The Prince of Condé's party later uses his translations from English to criticize him, but Madame Pompadour's support and vision see him awarded with the position of Controller-General on March 4, 1759; this is one of the most extensive administrative positions in the Ancien Régime, albeit a very unstable one.
His task is to curb France's spiraling deficit and strengthen the finances for the Seven Years' War against Britain (1754–1763).
Public opinion prefers his seventy-two-million-livres public loan to the ferme générale, an outsourced tax collection system.
He manages to curtail Royal household expenditure and revise state pensions; to encourage free trade, he reduces some ancient taxes while establishing new ones in accordance with the vision of a unified French market.
De Silhouette forecasts a bleak budget for 1760: income of 286 million livres compared to expenses of 503 million livres, including at least 94 million in debt service.

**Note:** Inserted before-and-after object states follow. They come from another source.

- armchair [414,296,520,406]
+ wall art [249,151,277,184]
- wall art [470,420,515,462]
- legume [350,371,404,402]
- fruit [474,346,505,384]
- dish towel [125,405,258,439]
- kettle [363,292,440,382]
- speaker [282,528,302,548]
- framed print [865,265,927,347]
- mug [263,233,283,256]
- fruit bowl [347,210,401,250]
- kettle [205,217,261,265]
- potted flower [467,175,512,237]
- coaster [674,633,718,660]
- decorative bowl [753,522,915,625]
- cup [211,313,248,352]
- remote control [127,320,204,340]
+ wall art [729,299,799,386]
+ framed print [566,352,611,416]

In an attempt to restore the kingdom's finances by the English method of taxing the rich and privileged (nobility and church are exempt from taxes in the Ancien Régime), de Silhouette devises the "general subvention," i.e., taxes on external signs of wealth (doors and windows, farms, luxury goods, servants, profits).
On October 26, he takes the war measure of ordering the melting down of goldware and silverware.
He is criticized by the nobility including Voltaire, who think his measures, though theoretically beneficial, are not suitable for wartime and the French political situation.
On November 20, 1759, after eight months in the position, he leaves the court and retires to Bry-sur-Marne, where he sets about improving the budget.
After his death in 1767, his nephew and heir Clément de Laage will complete his work.